Readers, where do you come down? Geneticists emphasize that most DNA findings are not destiny, they’re just probabilities, but somehow I keep thinking of Sleeping Beauty and the fairies each bestowing virtues on the newborn Aurora….
Read the Globe’s coverage of the project here, and here’s the press release:
Randomized trial is the first to explore the benefits and risks of genome sequencing in newborns
Families who volunteer could have their baby’s genomic data available as a resource to aid in the baby’s medical care.
Boston, MA – Parents of some Boston-area newborns will have a rare opportunity to have their baby’s DNA completely analyzed as part of the first-ever randomized trial to explore the benefits and risks of genome sequencing (reading the entirety of a person’s DNA) in this age group. The five-year study will assess the baby’s risks of future diseases and how that information affects the baby’s medical care, and the relationship between the parents, baby and baby’s pediatrician. The study is funded by a $6 million grant from the National Institutes of Health to Brigham and Women’s Hospital and Boston Children’s Hospital. The study will be led equally by principal investigators Robert C. Green, MD, MPH at Brigham and Women’s Hospital and Alan H. Beggs, Ph.D. at Boston Children’s Hospital, both faculty at Harvard Medical School.
“This first-of-its-kind study will accelerate the use of genomics in clinical pediatric medicine by creating and safely testing novel methods for integrating sequencing into the care of newborns,” said Green, a medical geneticist in the Division of Genetics at Brigham and Women’s Hospital and director of the Genomes2People Research Program. “We will implement and study a futuristic goal: that genomic information examined shortly after birth can serve as a resource throughout infancy and childhood to inform clinical care and identify appropriate and timely interventions.”

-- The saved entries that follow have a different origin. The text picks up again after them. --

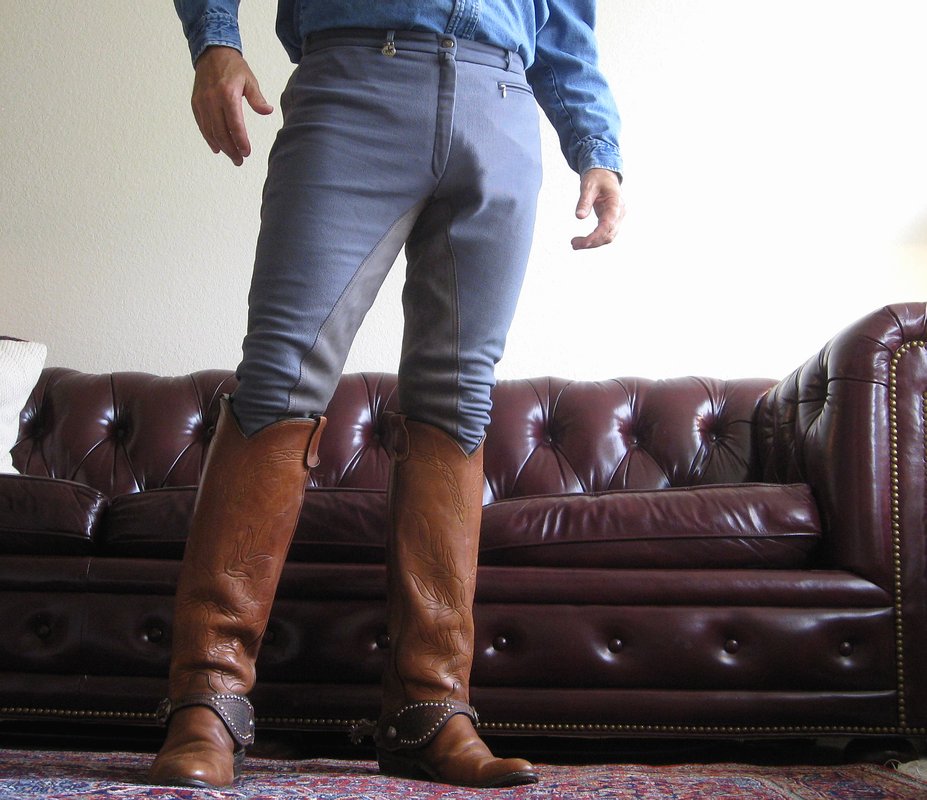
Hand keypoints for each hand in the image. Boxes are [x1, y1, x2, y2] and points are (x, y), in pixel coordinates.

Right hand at [190, 46, 273, 165]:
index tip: (247, 152)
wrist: (211, 53)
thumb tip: (268, 111)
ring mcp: (202, 102)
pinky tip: (217, 147)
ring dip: (221, 147)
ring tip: (232, 157)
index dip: (241, 141)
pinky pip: (202, 125)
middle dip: (231, 150)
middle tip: (240, 161)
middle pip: (221, 132)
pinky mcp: (195, 103)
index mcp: (228, 95)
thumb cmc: (234, 68)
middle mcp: (212, 100)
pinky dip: (209, 138)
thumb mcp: (250, 80)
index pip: (235, 125)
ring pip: (210, 131)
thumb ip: (257, 98)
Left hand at [571, 168, 625, 249]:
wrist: (604, 174)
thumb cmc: (597, 177)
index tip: (584, 243)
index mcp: (616, 203)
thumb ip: (584, 201)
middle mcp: (619, 212)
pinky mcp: (611, 220)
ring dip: (593, 243)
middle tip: (573, 244)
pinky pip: (605, 234)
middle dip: (592, 242)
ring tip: (575, 244)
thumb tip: (579, 216)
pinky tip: (583, 241)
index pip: (608, 224)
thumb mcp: (588, 186)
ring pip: (608, 237)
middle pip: (609, 235)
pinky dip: (594, 239)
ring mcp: (617, 217)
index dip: (597, 236)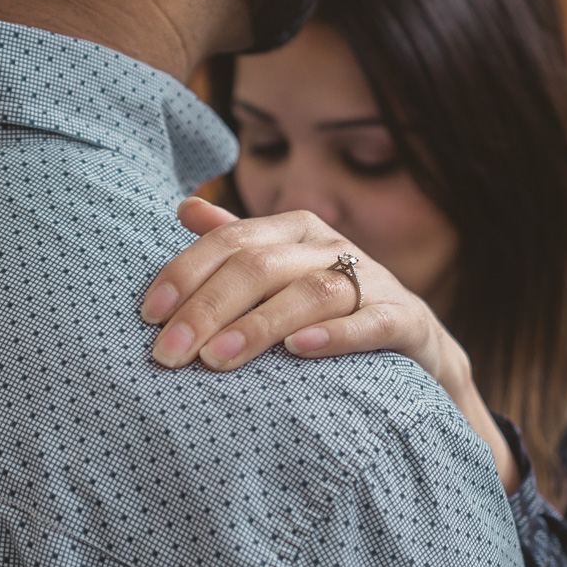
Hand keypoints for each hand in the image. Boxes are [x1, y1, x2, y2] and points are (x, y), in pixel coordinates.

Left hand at [142, 199, 520, 492]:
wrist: (417, 344)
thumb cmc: (330, 308)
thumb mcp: (282, 271)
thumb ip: (236, 242)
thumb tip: (184, 207)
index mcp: (293, 230)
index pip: (229, 242)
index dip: (185, 274)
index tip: (149, 315)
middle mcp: (329, 247)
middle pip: (259, 268)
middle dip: (206, 310)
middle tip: (168, 355)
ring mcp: (371, 281)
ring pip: (309, 294)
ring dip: (258, 326)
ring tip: (216, 358)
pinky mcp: (405, 320)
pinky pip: (370, 323)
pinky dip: (335, 336)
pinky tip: (298, 352)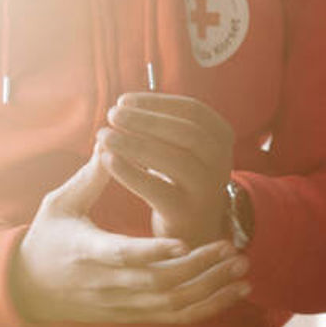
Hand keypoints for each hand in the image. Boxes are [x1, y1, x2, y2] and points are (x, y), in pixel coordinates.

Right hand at [11, 147, 250, 324]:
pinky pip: (176, 317)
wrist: (30, 288)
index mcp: (87, 251)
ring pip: (173, 303)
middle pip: (160, 283)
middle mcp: (107, 282)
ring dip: (211, 288)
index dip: (155, 252)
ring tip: (241, 267)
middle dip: (199, 269)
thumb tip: (109, 140)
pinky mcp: (134, 315)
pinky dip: (208, 307)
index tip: (185, 240)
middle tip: (232, 247)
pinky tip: (234, 292)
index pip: (124, 255)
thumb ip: (89, 178)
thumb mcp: (59, 204)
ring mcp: (122, 303)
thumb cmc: (47, 238)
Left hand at [99, 93, 236, 246]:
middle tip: (112, 114)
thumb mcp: (181, 147)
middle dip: (146, 120)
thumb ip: (160, 125)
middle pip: (187, 133)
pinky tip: (108, 160)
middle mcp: (220, 162)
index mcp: (221, 137)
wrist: (194, 226)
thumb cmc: (179, 176)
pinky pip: (157, 190)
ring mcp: (206, 189)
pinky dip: (130, 173)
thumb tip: (120, 107)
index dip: (156, 102)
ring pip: (175, 161)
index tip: (122, 100)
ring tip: (104, 136)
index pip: (193, 110)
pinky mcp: (185, 213)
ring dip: (135, 144)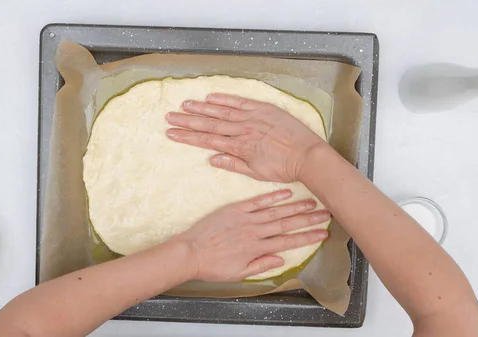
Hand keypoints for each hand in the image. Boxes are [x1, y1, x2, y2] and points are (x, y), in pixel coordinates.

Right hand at [166, 93, 325, 182]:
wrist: (308, 156)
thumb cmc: (284, 168)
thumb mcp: (257, 173)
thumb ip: (233, 165)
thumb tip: (212, 159)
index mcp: (240, 148)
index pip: (208, 141)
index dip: (188, 137)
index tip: (172, 134)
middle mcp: (243, 130)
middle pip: (209, 125)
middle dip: (187, 122)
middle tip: (169, 117)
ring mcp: (253, 118)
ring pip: (222, 112)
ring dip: (201, 109)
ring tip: (184, 105)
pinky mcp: (264, 109)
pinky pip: (240, 102)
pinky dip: (225, 99)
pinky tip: (210, 98)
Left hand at [172, 189, 329, 281]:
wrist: (190, 253)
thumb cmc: (212, 266)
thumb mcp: (238, 273)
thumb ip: (260, 265)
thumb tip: (280, 260)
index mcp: (256, 249)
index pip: (288, 242)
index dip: (307, 237)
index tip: (323, 234)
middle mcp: (254, 232)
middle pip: (286, 224)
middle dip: (308, 219)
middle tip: (326, 214)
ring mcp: (245, 219)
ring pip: (275, 211)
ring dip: (295, 206)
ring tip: (312, 202)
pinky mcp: (234, 210)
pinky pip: (257, 202)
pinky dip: (272, 197)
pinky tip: (286, 193)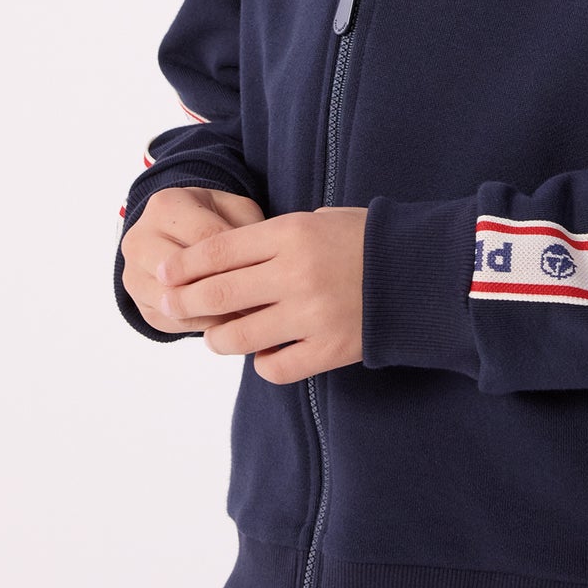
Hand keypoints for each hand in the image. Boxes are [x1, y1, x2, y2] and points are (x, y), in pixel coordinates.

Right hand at [121, 186, 266, 334]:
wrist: (176, 233)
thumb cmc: (214, 219)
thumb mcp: (234, 210)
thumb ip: (248, 229)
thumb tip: (263, 266)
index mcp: (166, 205)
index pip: (206, 240)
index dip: (241, 260)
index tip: (271, 276)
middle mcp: (139, 239)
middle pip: (184, 275)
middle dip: (225, 290)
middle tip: (261, 302)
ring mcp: (132, 274)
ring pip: (175, 303)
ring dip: (213, 312)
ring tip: (248, 316)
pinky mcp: (138, 304)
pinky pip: (171, 322)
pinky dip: (202, 325)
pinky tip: (229, 324)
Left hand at [155, 206, 367, 382]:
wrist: (424, 271)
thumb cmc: (367, 239)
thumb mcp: (317, 220)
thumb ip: (271, 241)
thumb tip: (220, 265)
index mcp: (290, 235)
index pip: (216, 252)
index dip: (182, 266)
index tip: (162, 273)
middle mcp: (295, 274)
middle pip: (216, 294)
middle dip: (183, 303)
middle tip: (170, 308)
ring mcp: (311, 315)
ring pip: (237, 337)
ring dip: (219, 338)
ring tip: (220, 336)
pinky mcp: (329, 348)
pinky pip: (275, 367)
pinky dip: (263, 364)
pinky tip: (267, 353)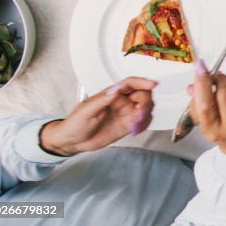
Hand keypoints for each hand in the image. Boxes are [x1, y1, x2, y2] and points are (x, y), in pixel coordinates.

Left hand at [39, 77, 155, 155]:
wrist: (72, 142)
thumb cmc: (74, 124)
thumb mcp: (86, 111)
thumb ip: (102, 100)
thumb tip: (116, 89)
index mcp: (111, 94)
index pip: (130, 83)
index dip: (143, 82)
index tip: (153, 84)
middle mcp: (120, 102)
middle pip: (142, 94)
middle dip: (145, 102)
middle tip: (139, 113)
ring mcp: (125, 113)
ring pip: (145, 108)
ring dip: (145, 115)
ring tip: (135, 125)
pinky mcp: (127, 126)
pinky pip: (142, 122)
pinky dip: (144, 124)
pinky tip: (136, 129)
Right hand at [188, 63, 225, 157]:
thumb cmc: (223, 131)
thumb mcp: (204, 123)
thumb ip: (196, 104)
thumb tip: (193, 85)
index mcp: (214, 130)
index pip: (205, 105)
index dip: (202, 83)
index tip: (201, 68)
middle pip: (224, 92)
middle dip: (219, 79)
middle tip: (217, 79)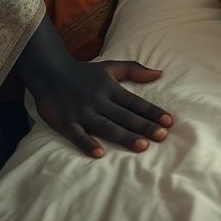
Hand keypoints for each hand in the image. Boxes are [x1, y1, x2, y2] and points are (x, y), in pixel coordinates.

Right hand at [26, 57, 172, 157]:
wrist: (50, 72)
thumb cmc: (85, 72)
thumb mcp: (111, 67)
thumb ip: (134, 70)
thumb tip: (159, 73)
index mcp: (111, 89)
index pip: (136, 102)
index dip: (153, 112)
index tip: (169, 121)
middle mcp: (99, 101)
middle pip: (125, 116)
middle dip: (144, 126)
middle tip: (162, 136)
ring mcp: (82, 113)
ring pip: (106, 127)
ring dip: (124, 136)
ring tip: (142, 146)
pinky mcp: (65, 122)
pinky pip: (77, 135)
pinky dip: (87, 143)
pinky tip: (99, 154)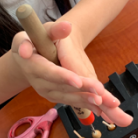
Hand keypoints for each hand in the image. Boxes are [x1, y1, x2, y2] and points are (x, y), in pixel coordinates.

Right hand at [11, 21, 132, 126]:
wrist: (32, 54)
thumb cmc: (36, 38)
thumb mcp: (43, 30)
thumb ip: (54, 30)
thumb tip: (66, 26)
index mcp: (32, 63)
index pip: (47, 71)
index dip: (62, 76)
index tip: (77, 80)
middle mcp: (38, 82)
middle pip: (61, 87)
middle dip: (81, 90)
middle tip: (100, 92)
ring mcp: (48, 91)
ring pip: (68, 97)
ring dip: (86, 101)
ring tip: (106, 104)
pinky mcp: (57, 96)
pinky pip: (73, 101)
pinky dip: (88, 106)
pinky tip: (104, 110)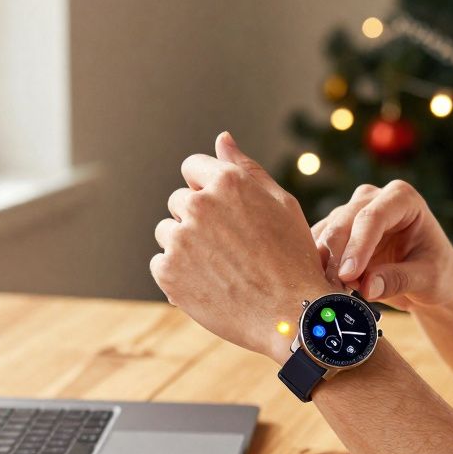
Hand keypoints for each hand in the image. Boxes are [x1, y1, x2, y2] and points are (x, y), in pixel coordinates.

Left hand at [150, 132, 333, 362]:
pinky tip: (208, 285)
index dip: (206, 188)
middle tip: (229, 249)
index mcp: (228, 182)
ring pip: (166, 232)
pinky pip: (160, 262)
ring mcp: (180, 239)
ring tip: (219, 269)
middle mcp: (200, 204)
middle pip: (179, 201)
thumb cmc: (292, 258)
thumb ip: (246, 169)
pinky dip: (177, 274)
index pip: (192, 167)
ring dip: (184, 246)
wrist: (290, 315)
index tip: (221, 212)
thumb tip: (221, 138)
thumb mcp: (280, 205)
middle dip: (197, 220)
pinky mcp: (167, 271)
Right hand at [311, 180, 452, 310]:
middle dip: (337, 258)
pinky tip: (323, 288)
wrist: (428, 276)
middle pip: (343, 223)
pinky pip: (318, 246)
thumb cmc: (437, 271)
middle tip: (336, 291)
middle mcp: (372, 198)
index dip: (358, 247)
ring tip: (332, 294)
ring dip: (325, 265)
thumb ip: (400, 280)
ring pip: (326, 234)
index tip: (348, 276)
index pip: (373, 218)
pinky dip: (318, 268)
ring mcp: (350, 212)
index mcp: (402, 199)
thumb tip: (366, 287)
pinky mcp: (335, 230)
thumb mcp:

Beginning in early 2014, the study will enroll 480 newborns and their parents in order to compare outcomes that occur when genomic newborn sequencing is added to the conventional newborn screening that babies currently receive. The volunteers, healthy newborns from Brigham and Women’s Hospital and infants from Boston Children’s Hospital’s Neonatal Intensive Care Unit, will be divided into two groups. One group will receive conventional state-mandated newborn screening, the other will receive conventional screening and genome sequencing. Researchers will collect and analyze the genomic sequences, which may include information on potential causes of any birth defects, predispositions to future medical conditions and predictions about responses to certain drugs, and will return that information to parents and pediatricians to evaluate the medical, psychosocial and economic outcomes.
“These analyses will help illuminate the full spectrum of benefits and risks associated with genome sequencing of newborns,” said Beggs, director of the Manton Center for Orphan Disease Research and a professor of pediatrics and scientist in the Division of Genetics at Boston Children’s Hospital.
This research project follows the start of a similar NIH-funded study at Brigham and Women’s Hospital, the MedSeq Project, which is the first NIH-funded randomized clinical trial to study the integration of whole genome sequencing into the practice of adult medicine.